== Excerto a ler ==

4. Chegados aqui, não teria interesse debruçarmo-nos sobre o aludido segundo recurso, uma vez que, não sendo admitido o primeiro e dizendo a questão nele colocada respeito ao efeito atribuído àquele primeiro no respectivo despacho de admissão, não haveria qualquer interesse em averiguar se o efeito que lhe foi atribuído foi o correcto ou não. Tanto bastaria para também não tomar o conhecimento daquele segundo recurso, por falta de interesse juridicamente relevante. No entanto, sempre se recordará que o recurso foi admitido com efeito devolutivo, quando a recorrente entendeu dever ser ele recebido com efeito suspensivo. Por isso mesmo, requereu a rectificação do efeito que lhe fora fixado, tendo, porém, tal requerimento sido indeferido. Ora, também neste caso, e noutra perspectiva, o recurso não pode ser admitido. E não o pode ser, também porque a questão de constitucionalidade não foi suscitada
'durante o processo', ou seja, antes de esgotado o poder jurisdicional do tribunal recorrido sobre aquela matéria. Com efeito, só em casos excepcionais ou anómalos em que o recorrente é confrontado com uma situação de aplicação ou interpretação de todo imprevista e inesperada, é que ainda é possível suscitar a questão de constitucionalidade após a prolação da decisão. Porém, a utilização dessa norma há-de ser de todo 'insólita' e 'imprevisível', sobre a qual seria desrazoável e inadequado exigir ao interessado um prévio juízo de prognose relativo à sua aplicação. Fora deste condicionalismo, ainda ao interessado é imposta a obrigatoriedade de suscitar a questão antes de proferida a decisão final sobre a mesma (para além da jurisprudência já referida, v. acórdão nº 596/96, no Diário da República, II Série, de 6 de Julho de 1996 e a jurisprudência que neste é indicada). Cabe, por isso, aos interessados o ónus de analisarem as diversas possibilidades interpretativas susceptíveis de virem a ser seguidas e utilizadas na decisão, de modo a adoptarem as necessárias precauções para, em conformidade com a orientação processual considerada mais adequada, salvaguardar a defesa dos seus direitos, ou, por outras palavras, quem tem esse ónus deve adoptar uma estratégia processual adequada à criação da possibilidade de recorrer para o Tribunal Constitucional.

===
== Registos fornecidos ==

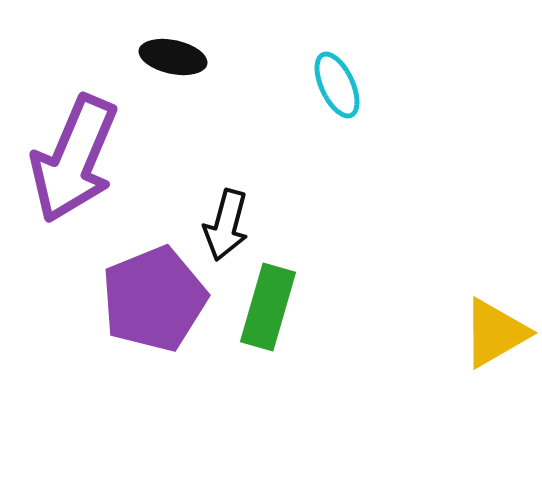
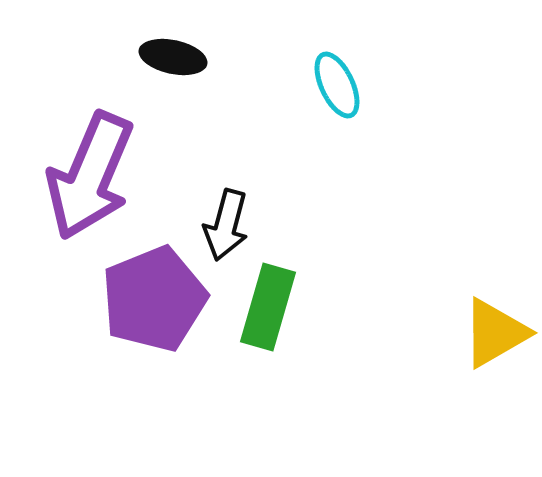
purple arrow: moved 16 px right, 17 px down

===
== Registos fornecidos ==

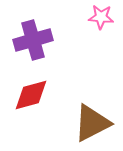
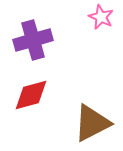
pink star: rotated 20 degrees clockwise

===
== Registos fornecidos ==

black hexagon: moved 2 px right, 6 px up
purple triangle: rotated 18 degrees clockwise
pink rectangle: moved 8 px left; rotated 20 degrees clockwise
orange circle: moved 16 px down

===

Descrição do problema: Segundo o excerto a ler, por que razão não haveria interesse em analisar o segundo recurso? Explique em uma a três frases.

Resposta correta: O primeiro recurso não foi admitido, e a questão posta no segundo diz respeito ao efeito atribuído a esse primeiro recurso no despacho que o admitiu. Por isso, não haveria interesse em averiguar se esse efeito foi o correto. Falta um interesse juridicamente relevante para conhecer o segundo recurso.